The data indicates that Bauer has plenty of company: Spending on cars is one of the few categories that is up not only on a month-to-month, but also on a year-over-year basis, with a 7.5 percent increase since June 2019.

Another bright spot is e-commerce, which is up a whopping 23.5 percent on an annualized basis. Although the category actually ticked down in June as more brick-and-mortar stores reopened, analysts say it’s reasonable to expect online sales to boom again if stores are mandated to close or if shoppers are too afraid to visit them.

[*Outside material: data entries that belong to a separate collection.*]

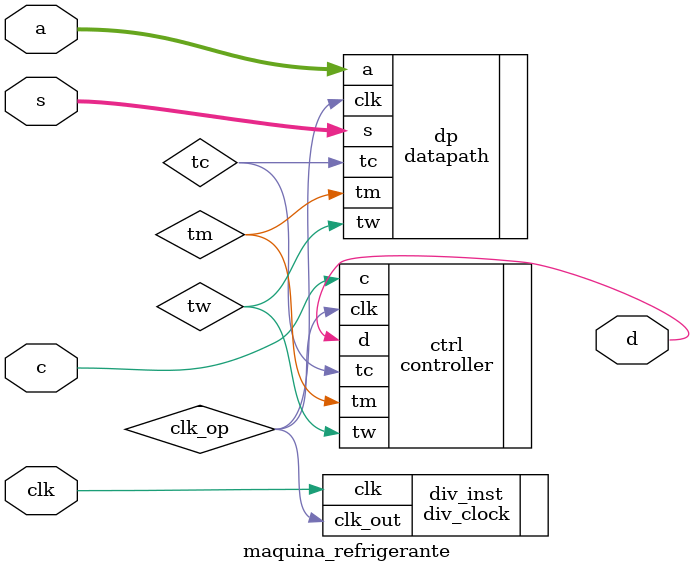
<source format=sv>
module maquina_refrigerante(
    input logic [7:0] s, a, // Entradas de 8 bits
    input logic c, clk, // Entradas de controle e clk
    output logic d // Saidas de controle  
);
    wire logic clk_op;
    wire logic tm;
    wire logic tw;
    wire logic tc;

    // SEMPRE usar clock direto no testbench para evitar problemas
    //assign clk_op = clk; // Clock direto sempre
    div_clock div_inst(.clk(clk), .clk_out(clk_op));

    datapath dp(.s(s), .a(a), .tw(tw), .tc(tc), .clk(clk_op), .tm(tm));
    controller ctrl(.c(c), .tm(tm), .clk(clk_op), .d(d), .tw(tw), .tc(tc));

endmodule
</source>
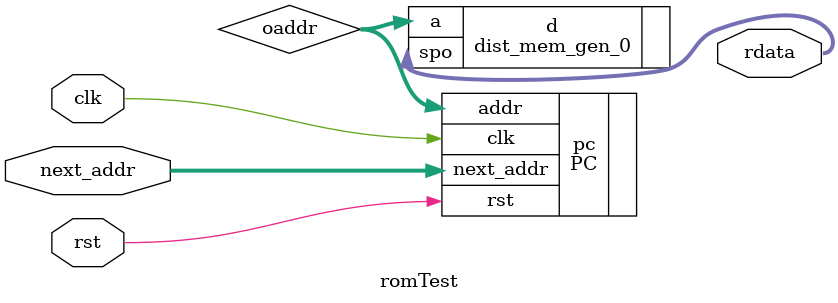
<source format=v>
`timescale 1ns / 1ps


module romTest(
    input [5:0] next_addr,
    input clk,
    input rst,
    output [31:0] rdata
    );
    wire [5:0]oaddr;
    PC pc(.next_addr(next_addr),.clk(clk),.rst(rst),.addr(oaddr));   
    dist_mem_gen_0 d(.a(oaddr),.spo(rdata));
endmodule

</source>
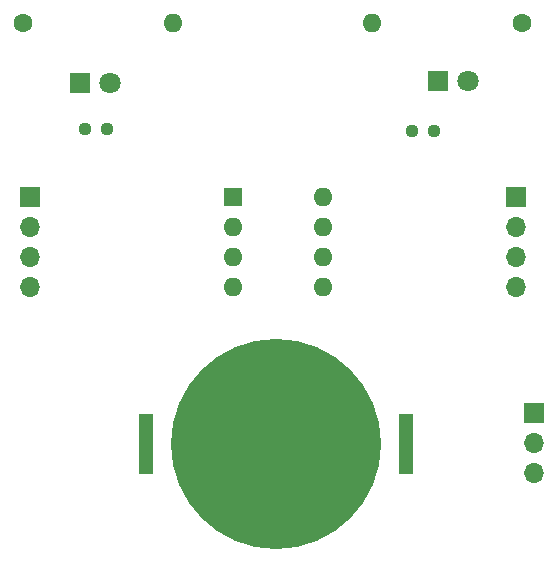
<source format=gbr>
%TF.GenerationSoftware,KiCad,Pcbnew,8.0.8*%
%TF.CreationDate,2025-02-18T10:54:12-06:00*%
%TF.ProjectId,ATTinyFlashLEDs_noSwitch,41545469-6e79-4466-9c61-73684c454473,rev?*%
%TF.SameCoordinates,Original*%
%TF.FileFunction,Soldermask,Bot*%
%TF.FilePolarity,Negative*%
%FSLAX46Y46*%
G04 Gerber Fmt 4.6, Leading zero omitted, Abs format (unit mm)*
G04 Created by KiCad (PCBNEW 8.0.8) date 2025-02-18 10:54:12*
%MOMM*%
%LPD*%
G01*
G04 APERTURE LIST*
G04 Aperture macros list*
%AMRoundRect*
0 Rectangle with rounded corners*
0 $1 Rounding radius*
0 $2 $3 $4 $5 $6 $7 $8 $9 X,Y pos of 4 corners*
0 Add a 4 corners polygon primitive as box body*
4,1,4,$2,$3,$4,$5,$6,$7,$8,$9,$2,$3,0*
0 Add four circle primitives for the rounded corners*
1,1,$1+$1,$2,$3*
1,1,$1+$1,$4,$5*
1,1,$1+$1,$6,$7*
1,1,$1+$1,$8,$9*
0 Add four rect primitives between the rounded corners*
20,1,$1+$1,$2,$3,$4,$5,0*
20,1,$1+$1,$4,$5,$6,$7,0*
20,1,$1+$1,$6,$7,$8,$9,0*
20,1,$1+$1,$8,$9,$2,$3,0*%
G04 Aperture macros list end*
%ADD10R,1.600000X1.600000*%
%ADD11O,1.600000X1.600000*%
%ADD12R,1.700000X1.700000*%
%ADD13O,1.700000X1.700000*%
%ADD14C,1.600000*%
%ADD15R,1.800000X1.800000*%
%ADD16C,1.800000*%
%ADD17R,1.270000X5.080000*%
%ADD18C,17.800000*%
%ADD19RoundRect,0.237500X0.250000X0.237500X-0.250000X0.237500X-0.250000X-0.237500X0.250000X-0.237500X0*%
%ADD20RoundRect,0.237500X-0.250000X-0.237500X0.250000X-0.237500X0.250000X0.237500X-0.250000X0.237500X0*%
G04 APERTURE END LIST*
D10*
%TO.C,U1*%
X115707000Y-86116000D03*
D11*
X115707000Y-88656000D03*
X115707000Y-91196000D03*
X115707000Y-93736000D03*
X123327000Y-93736000D03*
X123327000Y-91196000D03*
X123327000Y-88656000D03*
X123327000Y-86116000D03*
%TD*%
D12*
%TO.C,J1*%
X98552000Y-86106000D03*
D13*
X98552000Y-88646000D03*
X98552000Y-91186000D03*
X98552000Y-93726000D03*
%TD*%
D14*
%TO.C,R4*%
X97917000Y-71374000D03*
D11*
X110617000Y-71374000D03*
%TD*%
D15*
%TO.C,D2*%
X133096000Y-76327000D03*
D16*
X135636000Y-76327000D03*
%TD*%
D12*
%TO.C,J3*%
X141224000Y-104409000D03*
D13*
X141224000Y-106949000D03*
X141224000Y-109489000D03*
%TD*%
D15*
%TO.C,D1*%
X102743000Y-76454000D03*
D16*
X105283000Y-76454000D03*
%TD*%
D12*
%TO.C,J2*%
X139700000Y-86116000D03*
D13*
X139700000Y-88656000D03*
X139700000Y-91196000D03*
X139700000Y-93736000D03*
%TD*%
D14*
%TO.C,R3*%
X140208000Y-71374000D03*
D11*
X127508000Y-71374000D03*
%TD*%
D17*
%TO.C,BT1*%
X130365000Y-107061000D03*
X108395000Y-107061000D03*
D18*
X119380000Y-107061000D03*
%TD*%
D19*
%TO.C,R2*%
X132738500Y-80518000D03*
X130913500Y-80518000D03*
%TD*%
D20*
%TO.C,R1*%
X103227500Y-80391000D03*
X105052500Y-80391000D03*
%TD*%
M02*

</source>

“The fear factor is real. People don’t want to get COVID-19, and there’s still a lot of unknowns,” said Joseph Feldman, senior managing director at Telsey Advisory Group.

“We order from Amazon just to reduce our level from interaction. We’ll go to the store to get perishables, but deodorant, shampoo, dog food, sanitizer — everything comes through Amazon these days,” Arnold said.

But online sales still represent only a small fraction of the overall retail business, and a sustained COVID-19 resurgence would likely keep customers out of stores, either by choice or by mandate.

“The inability for people to physically go to a location or be hesitant to be in social proximity to other people will dampen consumers’ appetite to get back to brick and mortar retailing,” predicted Jaime Katz, equity analyst at Morningstar.

Coloccia, for one, said she has curtailed browsing. “I run into a store and just get something I urgently need. I’m not enjoying shopping anymore,” she said.

“Retail sales can improve from existing levels if retail remains open and we don’t go through a second wave of closures,” Katz said.

That’s a big if, Feldman said. “The one wild card now is towards the end of June and into the July Fourth weekend is when we started to see some of that resurgence of COVID-19.”

Although this wasn’t reflected in June’s rise in retail sales, he predicted that the current month could look very different.

“We’re hearing much more about stores re-shutting down, some delayed reopenings. July could go the other way,” he said. “I think we shouldn’t get too excited about this. The coronavirus surge is likely to threaten the rebound or recovery.”